Four pillars: The disaggregation and reaggregation of search

Brendon Mclean tipped me the wink on Splunk. A search engine explicitly for logs and message queues and database transactions and the like, “IT information”. Sometime ago Chris Locke had told me about Krugle. Finding search code and related technical documentation. Dohop, from Iceland, concentrates on building the best travel search engine. Dibdabdoo is all about hand-finished web laundering for kids, using human judgement to validate kid-friendly content.

So. While Google go serious on Appliance and One Box, and people like FAST come at the enterprise in a different way, there are people spending time and energy building specialised search. And I’m still trying to work out why.
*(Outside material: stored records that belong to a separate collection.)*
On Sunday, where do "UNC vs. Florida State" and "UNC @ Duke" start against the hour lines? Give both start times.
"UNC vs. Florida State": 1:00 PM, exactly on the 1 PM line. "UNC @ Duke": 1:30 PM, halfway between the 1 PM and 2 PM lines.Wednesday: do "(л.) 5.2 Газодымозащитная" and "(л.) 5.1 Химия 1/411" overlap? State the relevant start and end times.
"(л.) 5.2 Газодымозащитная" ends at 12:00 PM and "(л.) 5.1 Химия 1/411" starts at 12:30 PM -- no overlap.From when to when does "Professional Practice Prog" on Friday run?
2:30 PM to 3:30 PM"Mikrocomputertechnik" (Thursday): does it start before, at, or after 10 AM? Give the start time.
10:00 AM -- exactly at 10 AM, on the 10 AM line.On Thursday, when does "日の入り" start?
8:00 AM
So I tried to see what attributes search could have. For example:

  • The space being covered: a disk or server or many of them, at one’s desk, behind a firewall, everywhere, the web proper.
  • The type of thing being covered: text or file or image or music or whatever, as narrow or as broad as needed
  • The way the space is covered or indexed or checked for changes.
  • The way the searcher interacts with the engine and the engine with the searcher, including personalisation and relevance heuristics

Early search was all about the space being covered and the way it was covered or made relevant. And as I understand more about the Splunks and Krugles of this world, the bulk of today’s innovation seems to be about the “type of thing being covered”, with a little bit on the interaction between searcher and engine. iTunes search became spotlight this way, I guess.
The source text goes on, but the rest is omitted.